## Vorgegebener Text
>>>
Vom 2.-4. Februar 2017 hielten das Geschichtsinstitut der Russischen Akademie der Wissenschaften und die OGSTU die neunte wissenschaftlich-bildende Konferenz unter dem Titel „Menschen und Schicksale des russischen Exils“ ab. Im Laufe zweier Arbeitstage hielten ungefähr 30 Wissenschaftler verschiedener wissenschaftlicher Einrichtungen Russlands aber auch ausländischer Forscher aus Litauen, Tschechien sowie der Ukraine ihre Vorträge.

 Der Schwerpunkt lag in diesem Jahr auf der Tätigkeit und den Errungenschaften russischer Professuren und pädagogischer Arbeitsgruppen im Ausland. Dabei galt die besondere Aufmerksamkeit der Erziehung der heranwachsenden Generation in russischer Tradition, in der Orthodoxie und der Treue zur russischen Heimat.

Die verfolgten russischen Emigranten leisteten mit ihren Formen wissenschaftlicher Tätigkeit ihren Beitrag zum wissenschaftlichen Leben der Länder, in denen sie sich nach dem Willen des Schicksals befanden. Sie nahmen teil an der Forschung im Kampf mit Krebs, verbesserten das Dialyse- und tomografische Verfahren, veröffentlichten herausragende Arbeiten zu Histologie und Embryologie. Russische Musiker haben im Ausland nicht nur die Traditionen der russischen Musik bewahrt, sondern auch Hochschulen für Musik eröffnet sowie die lokale Kultur mit ihrer musikalischen Bildung bereichert.
<<<
## Gezeigtes Material
>>>
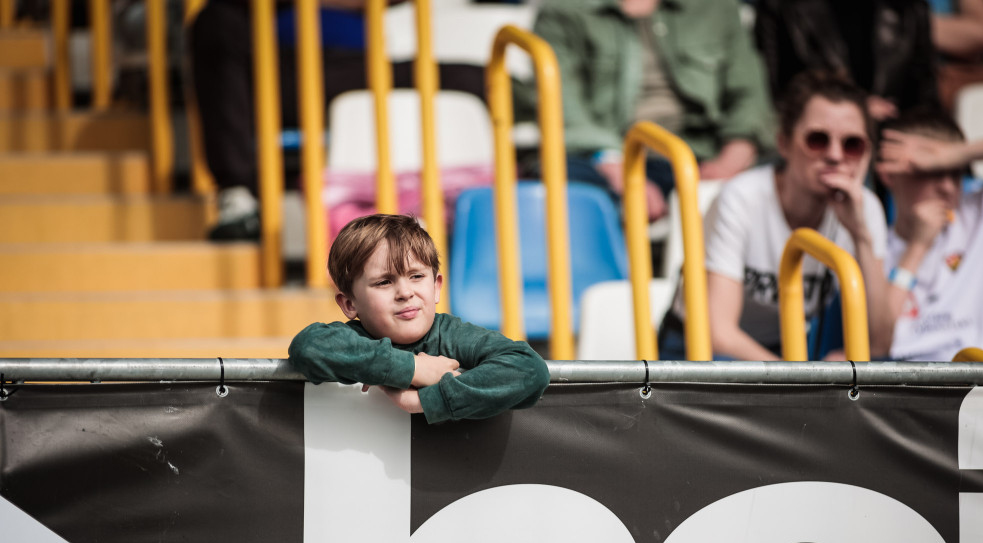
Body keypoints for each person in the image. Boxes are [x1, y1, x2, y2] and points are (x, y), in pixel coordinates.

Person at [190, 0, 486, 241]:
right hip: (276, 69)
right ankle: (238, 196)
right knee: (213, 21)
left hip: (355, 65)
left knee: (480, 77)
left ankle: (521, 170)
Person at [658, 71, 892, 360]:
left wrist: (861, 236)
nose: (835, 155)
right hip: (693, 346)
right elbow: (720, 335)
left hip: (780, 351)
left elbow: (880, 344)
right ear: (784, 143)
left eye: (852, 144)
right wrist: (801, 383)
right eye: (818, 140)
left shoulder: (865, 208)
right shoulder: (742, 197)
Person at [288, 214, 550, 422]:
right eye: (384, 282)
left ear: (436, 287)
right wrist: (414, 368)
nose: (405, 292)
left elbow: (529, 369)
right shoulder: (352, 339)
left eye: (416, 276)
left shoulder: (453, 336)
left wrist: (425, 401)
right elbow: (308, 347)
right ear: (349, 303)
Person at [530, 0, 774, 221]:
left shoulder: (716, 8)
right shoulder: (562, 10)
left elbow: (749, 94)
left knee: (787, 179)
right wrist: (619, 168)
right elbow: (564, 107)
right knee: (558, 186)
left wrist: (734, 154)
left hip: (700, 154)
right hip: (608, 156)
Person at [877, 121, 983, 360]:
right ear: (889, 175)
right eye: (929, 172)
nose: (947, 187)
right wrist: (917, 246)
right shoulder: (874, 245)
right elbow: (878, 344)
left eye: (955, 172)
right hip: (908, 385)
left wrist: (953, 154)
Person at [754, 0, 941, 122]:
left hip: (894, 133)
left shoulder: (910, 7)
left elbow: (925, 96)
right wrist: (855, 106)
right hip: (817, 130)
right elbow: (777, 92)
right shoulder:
<<<
## Deine Aufgabe
Gib aus dem Text über die Konferenz zum russischen Exil den Abschnitt von „Der Schwerpunkt lag“ bis einschließlich „musikalischen Bildung bereichert.“ wieder und benenne dabei „Schwerpunkt“ in „Fokus“ um.

## Ergebnis der Aufgabe
Der Fokus lag in diesem Jahr auf der Tätigkeit und den Errungenschaften russischer Professuren und pädagogischer Arbeitsgruppen im Ausland. Dabei galt die besondere Aufmerksamkeit der Erziehung der heranwachsenden Generation in russischer Tradition, in der Orthodoxie und der Treue zur russischen Heimat.

Die verfolgten russischen Emigranten leisteten mit ihren Formen wissenschaftlicher Tätigkeit ihren Beitrag zum wissenschaftlichen Leben der Länder, in denen sie sich nach dem Willen des Schicksals befanden. Sie nahmen teil an der Forschung im Kampf mit Krebs, verbesserten das Dialyse- und tomografische Verfahren, veröffentlichten herausragende Arbeiten zu Histologie und Embryologie. Russische Musiker haben im Ausland nicht nur die Traditionen der russischen Musik bewahrt, sondern auch Hochschulen für Musik eröffnet sowie die lokale Kultur mit ihrer musikalischen Bildung bereichert.